Beyond that, she notes, Obama’s arguments when he announced the new policy are allied with the philosophy of Martin Luther King Jr. and that of many black church leaders. “I would also argue that African-Americans are less likely than others, when hearing about new policies to ask, 'How will this affect me?' and are more likely to say, 'This is fair.' "

Blacks have a good understanding that a strong immigrant community supports broad-based work opportunities, says Ravi Perry, director of ethnic studies at Clark University in Worcester, Mass. "There have always been some in the black and Hispanic communities who have felt they are in competition for jobs,” he says, but “I don’t see this eroding significant support for Obama in November.”

However, LeBon suggests that more basic issues will drive at least some black voters during such a difficult economic time. “They do not have the luxury of worrying about being inclusive,” she says.

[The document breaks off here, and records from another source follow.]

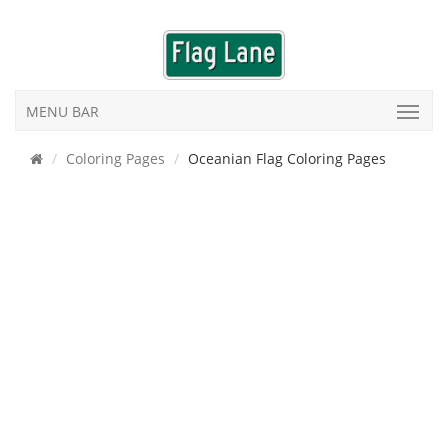
MENU BAR
Coloring Pages
Oceanian Flag Coloring Pages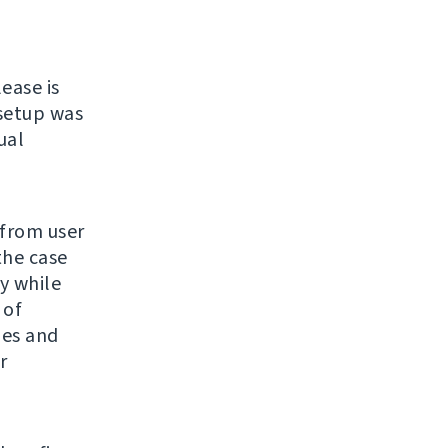
lease is
 setup was
ual
 from user
the case
y while
 of
ges and
r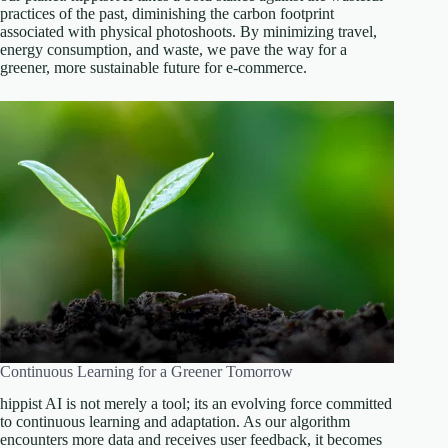
practices of the past, diminishing the carbon footprint
associated with physical photoshoots. By minimizing travel,
energy consumption, and waste, we pave the way for a
greener, more sustainable future for e-commerce.
Continuous Learning for a Greener Tomorrow
hippist AI is not merely a tool; its an evolving force committed
to continuous learning and adaptation. As our algorithm
encounters more data and receives user feedback, it becomes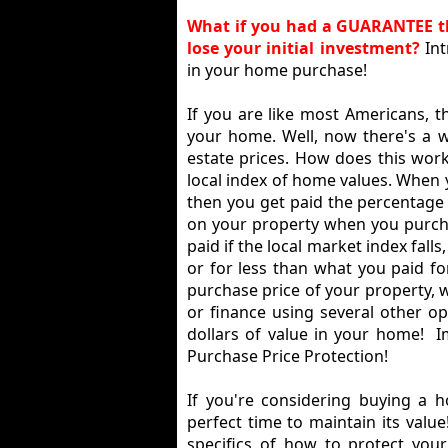
What if you had a GUARANTEE th
lose your initial investment?
In
in your home purchase!
If you are like most Americans, t
your home. Well, now there's a wa
estate prices. How does this wor
local index of home values. When y
then you get paid the percentage 
on your property when you purcha
paid if the local market index fal
or for less than what you paid f
purchase price of your property, 
or finance using several other o
dollars of value in your home! 
Purchase Price Protection!
If you're considering buying a 
perfect time to maintain its valu
specifics of how to protect you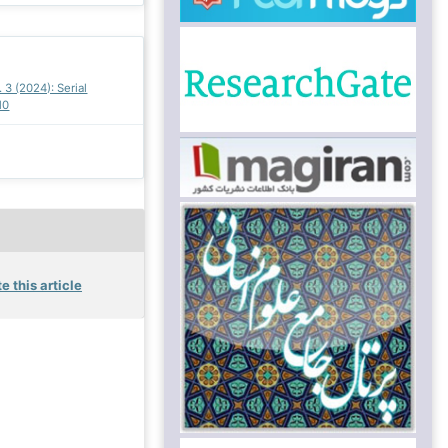
. 3 (2024): Serial
10
e this article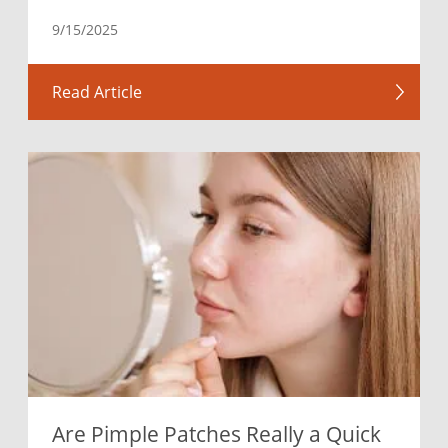
9/15/2025
Read Article
Are Pimple Patches Really a Quick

Moreover, the policy shift on immigration is the second recent Obama decision that won't sit well with some African-Americans, says Professor Dunn. The first: gay marriage.

Obama’s decision to publicly announce support for gay marriage “has offended both African-American and Latino voters, who generally favor traditional marriage,” he says. African-American pastors of large churches have voiced discontent with the president's position, he says, and the Roman Catholic Church's adamant opposition hurts him with Latino voters, many of whom are Catholic, as well.

But the president is seen as a leader in the African-American community, and that standing will help him, says Natalie Davis, professor of political science at Birmingham Southern College in Birmingham, Ala. When Obama came out in favor of gay marriage, “comments were raised about backlash inside the black community that blacks would lose their enthusiasm because traditional marriage is part of the black culture.” Yet afterward, “numerous polls reported that support of gay marriage went up in the black community."

The same dynamic is likely on immigration reform. "He has a leadership role in the community," says Professor Davis, "and I seriously doubt that this will hurt him."